I’m writing here from the perspective of the issue that I went through trying to get my ordination recognized, but I think the same issues arise in a lot of other activist work. Even when it is not so purely personal, there is a ton of waiting involved. I know I’m waiting right now to hear the Supreme Court decision about reproductive health care requirements in the ACA. That case was heard in March, and the oral arguments were just the latest step in a long line of developments. Now we wait.

Experiences like this are challenging me to develop a more nuanced view of activism. It seems like activism should be all fire – acting and making changes in the world. Litha should be high time for activism. But just as I am learning that I need to ground at Litha, I am learning that activism isn’t all about catching fire. As often as not, the fire will catch you. It does that. The challenge is learning how to channel it, how to direct it, and maintain it, banked and smoldering on a gray and rainy day of waiting.

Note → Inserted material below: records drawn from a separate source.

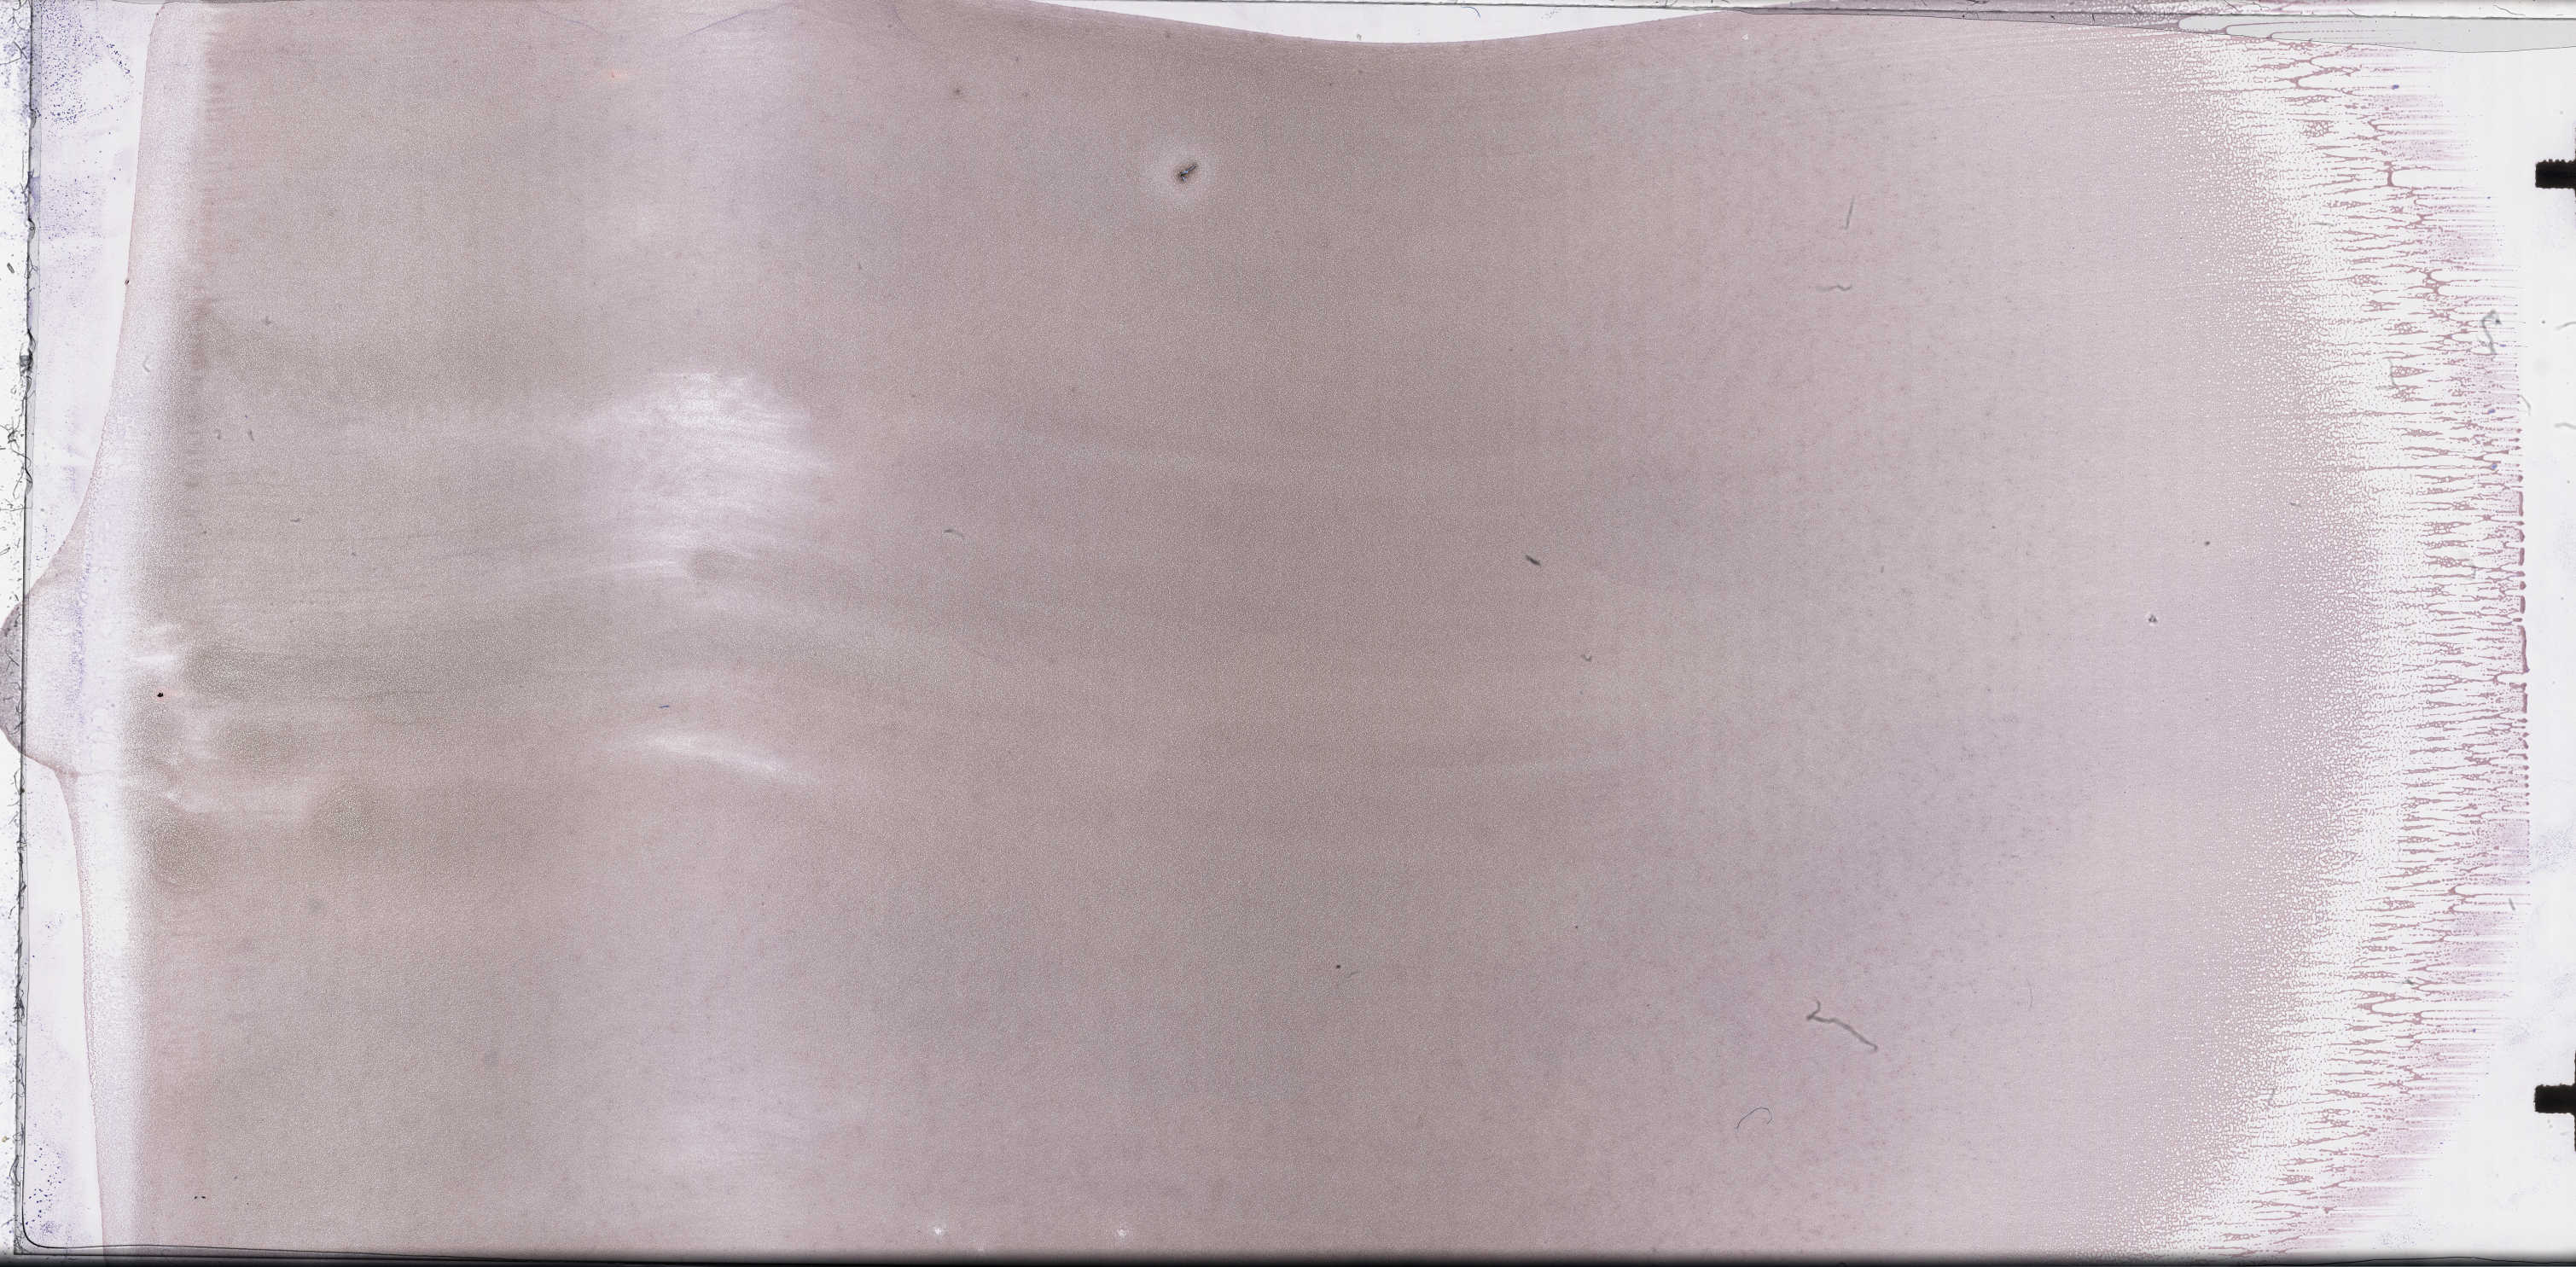
Whole-slide image of a whole blood smear, Wright–Giemsa stain — low-resolution overview of the scanned area, about 48.8 x 24.0 mm; specimen time point: collected on treatment. Patient sex: male.
• from a patient with: Plasma Cell Myeloma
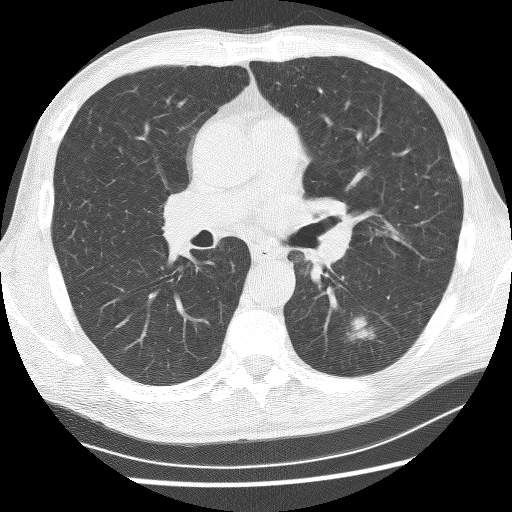
Low-dose screening chest CT, one axial slice. Position 140 of 253 along the scan axis. Reconstruction kernel BONE. 120 kVp. Lung window (W 1500 / L -600 HU). 512 × 512 image matrix, field of view 340 × 340 mm.
Outlined on this slice (expert manual segmentation):
- lesion 1 (tumor, lower lobe of left lung): bounding box [x1, y1, x2, y2] px = [349, 317, 374, 340]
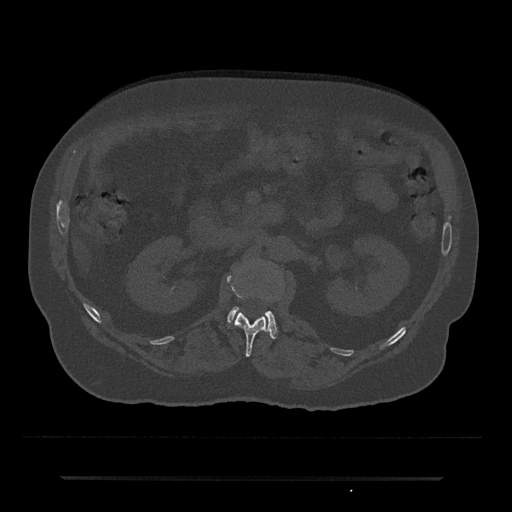
CT including the spine, one axial slice. Slice 46 of 797 in the series (ordered by position). Reconstruction kernel Br40s/3. 120 kVp. Bone window (W 1800 / L 400 HU). 0.5 mm slice thickness. 512 × 512 image matrix. Male patient, age 69 years. Case-level facts recorded for this patient, not image findings: primary cancer: prostate.
Annotated regions visible in this slice (semi-automatically segmented with operator editing):
- L1 vertebra: box from (x=227, y=275) to (x=267, y=357) px
- L2 vertebra: (x=227, y=307)–(x=278, y=339)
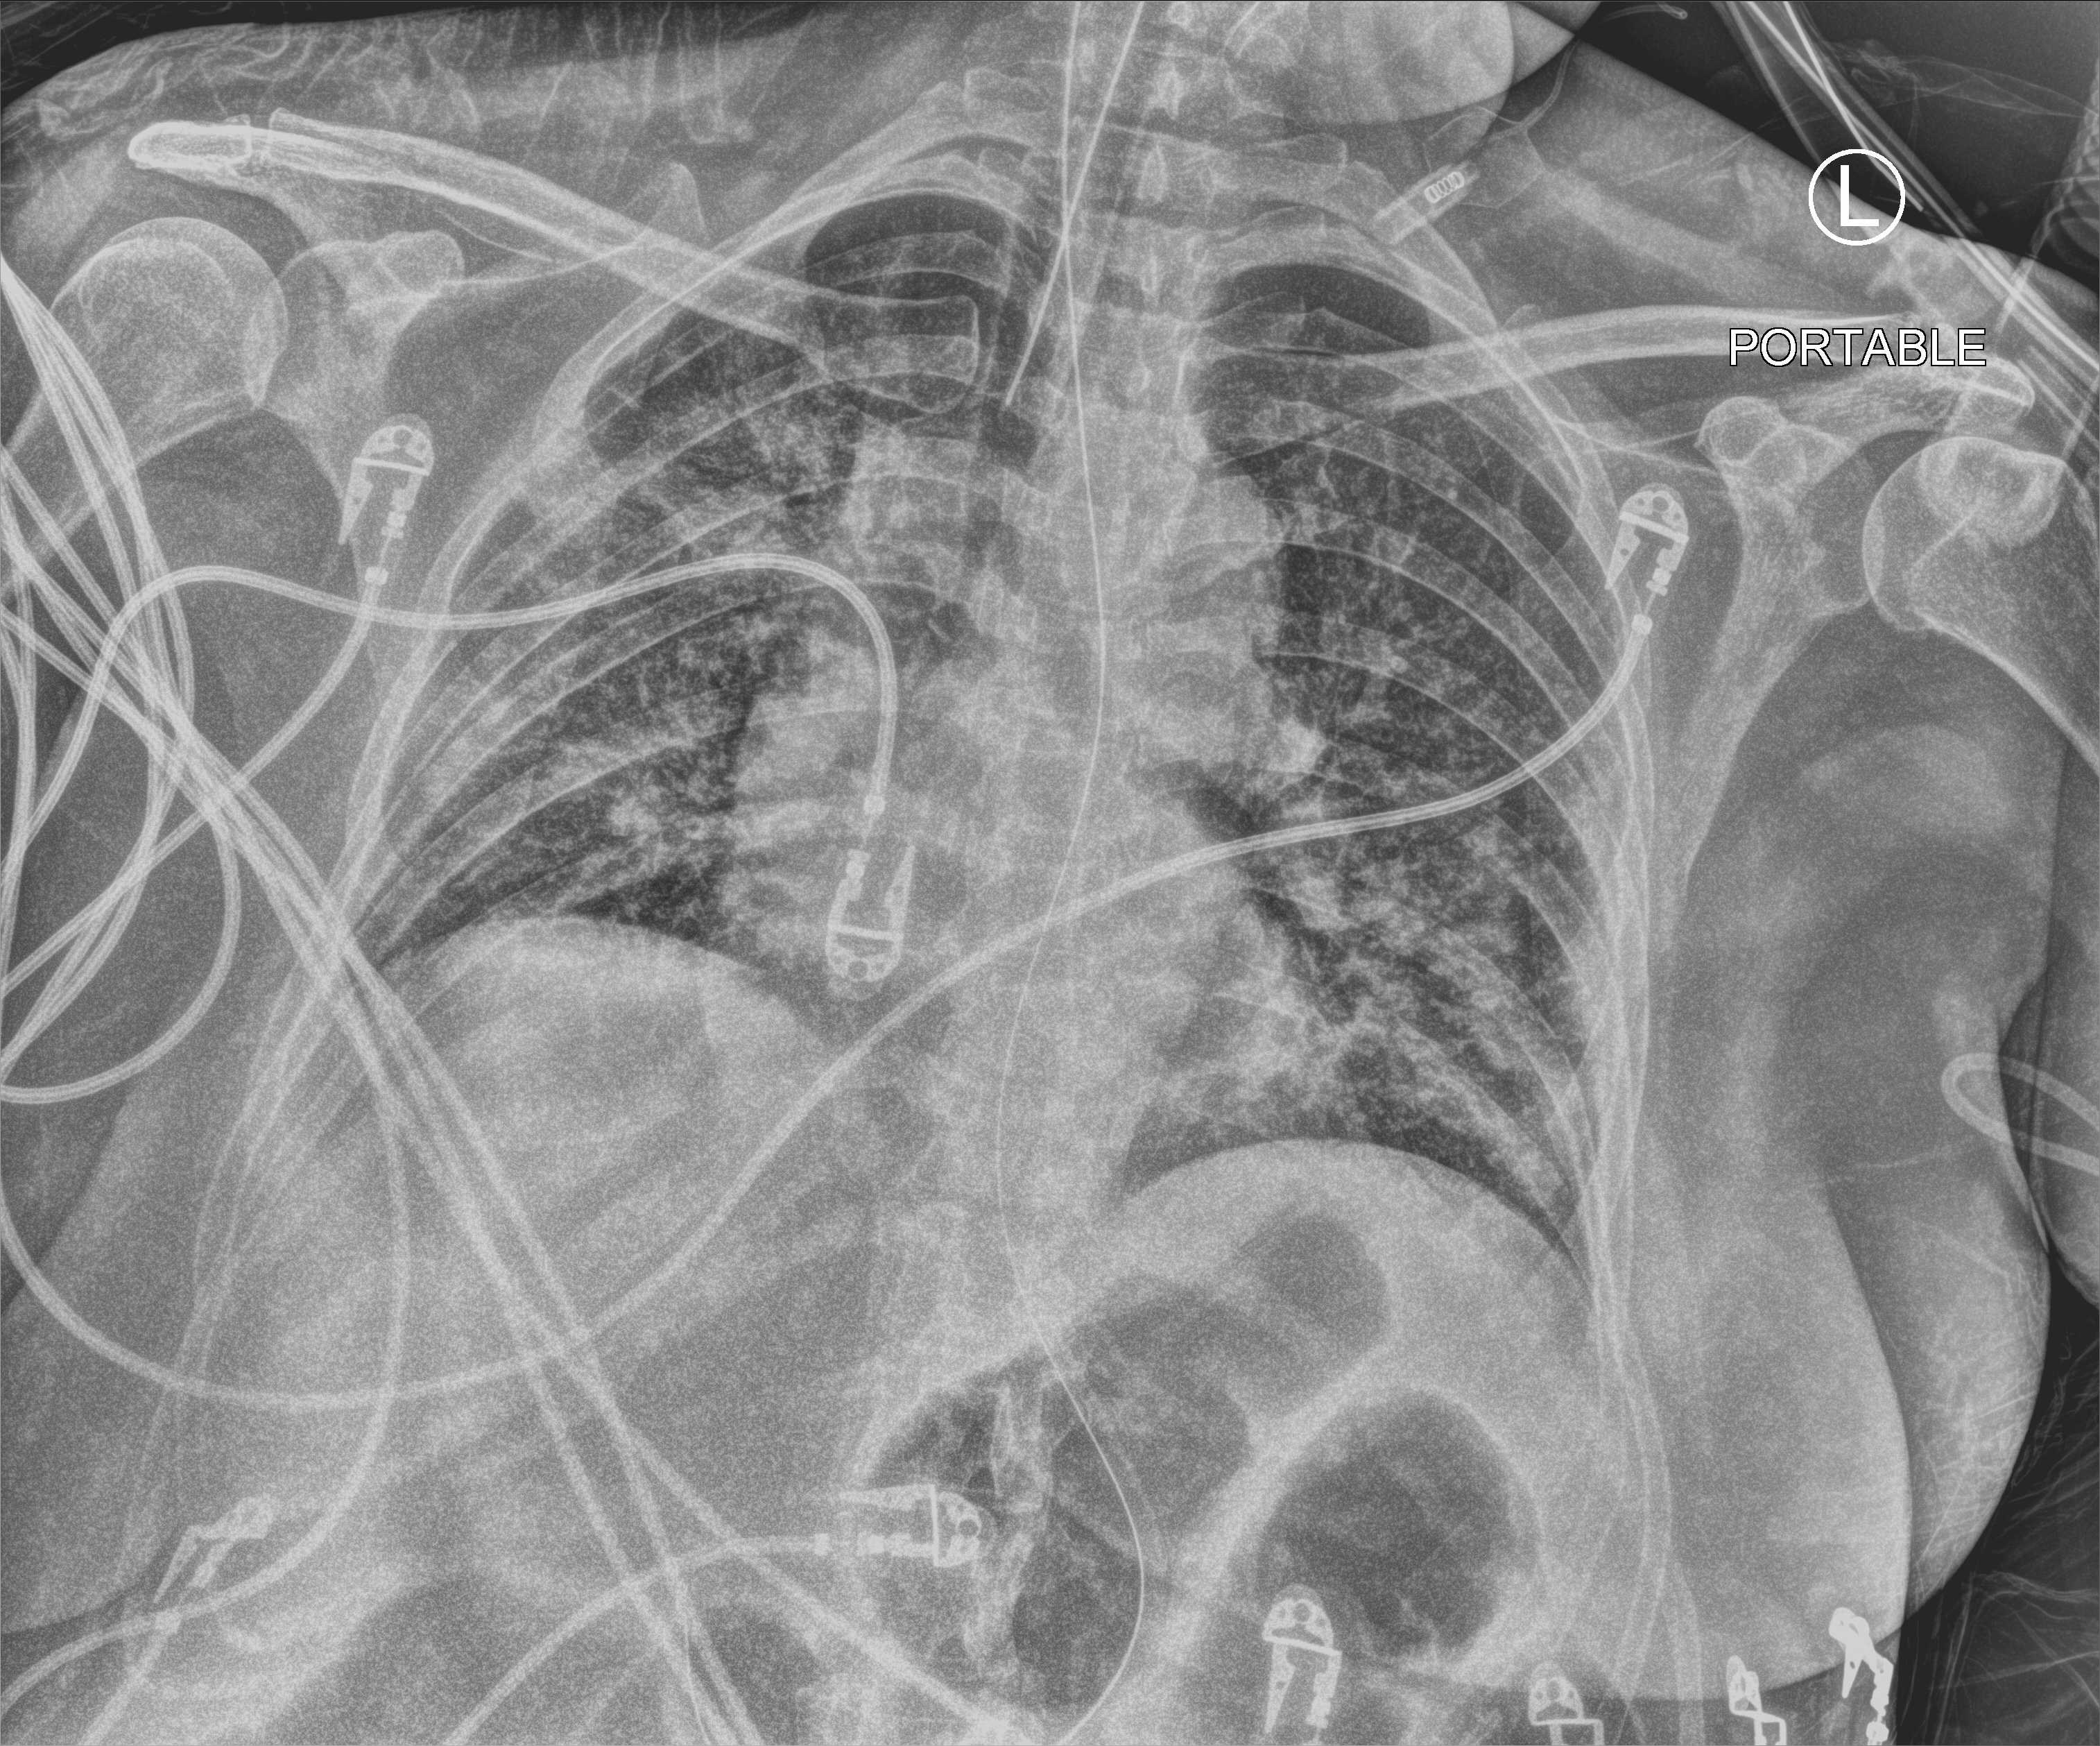
Portable chest radiograph, anteroposterior (AP) projection. Female patient hospitalised with COVID-19, age 18–59 years.
Hospital-stay facts (about this admission, not read from this image; timing relative to this image not recorded): mechanically ventilated during this hospital stay: yes; admitted to intensive care during this hospital stay: yes; hypertension (admission record): no.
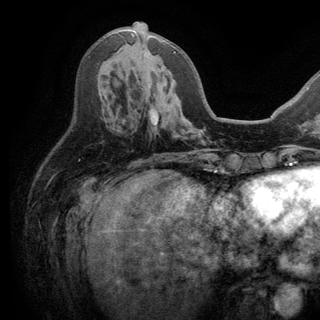
Breast MRI (dynamic contrast-enhanced), one axial slice; slice 67 of 150 in the series (ordered by position); cropped to one breast; dynamic contrast-enhanced series, time point 2 of 6 at this slice position (early post-contrast); 3 T; TE 2.8 ms, TR 7.5 ms; 1.2 mm slice thickness; 320 × 320 image matrix, field of view 219 × 219 mm. Female patient.
Outlined on this slice (semi-automatic segmentation, software-assisted and operator-edited):
- enhancing-tissue mask used for the functional tumour volume (all voxels passing the contrast-enhancement thresholds inside the analysis volume; usually the tumour): box from (x=131, y=33) to (x=176, y=53) px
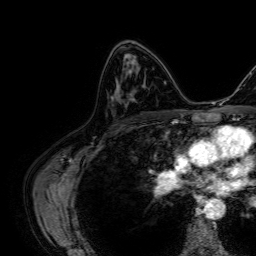
Breast MRI, one axial slice. Position 40 of 64 along the scan axis. Cropped to one breast. Dynamic contrast-enhanced series, time point 2 of 7 at this slice position (early post-contrast). 1.5 T. TE 2.6 ms, TR 5.2 ms. 256 × 256 image matrix, field of view 230 × 230 mm. Female patient.
Structures marked on this image (semi-automatic segmentation, software-assisted and operator-edited):
- enhancing-tissue mask used for the functional tumour volume (all voxels passing the contrast-enhancement thresholds inside the analysis volume; usually the tumour): bounding box (x1, y1, x2, y2) in pixels: (117, 60, 136, 87)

I am only beginning to come up with my own approaches to this problem. One of them is everyday activism, trying to make better choices on an ongoing basis, in the hopes of contributing to gradual change. This approach is necessarily limited; I do not fall into the trap of believing that consumer choices alone will motivate the necessary developments, even in areas where my consumer choices can make a difference. At the same time, I need to focus on my personal work, and stay connected both to my everyday and to the bigger picture, so seeing my choices in both contexts is helpful.

Another approach is magic. The emotion that develops while waiting can be powerful fuel for magical energy, if I can direct it and not be overwhelmed by it. Gathering up and directing that emotion into energy for change is a powerful experience, and it is not limited to a single time and place; I can do magic for my purposes many times while waiting, and it can be a fruitful outlet.

I would love to hear about your own strategies for “keeping cool” in this sense. What I notice about the two approaches I have mentioned is that both are ways of nurturing hope. Concentrating on my smaller individual choices helps me hope. Doing magic can change emotions of frustration, anger, and even fear into energy that sustains my hope for a different outcome. I think that’s the underlying message that I’m learning about sustaining activism and keeping cool: when I’m not acting, I’m hoping.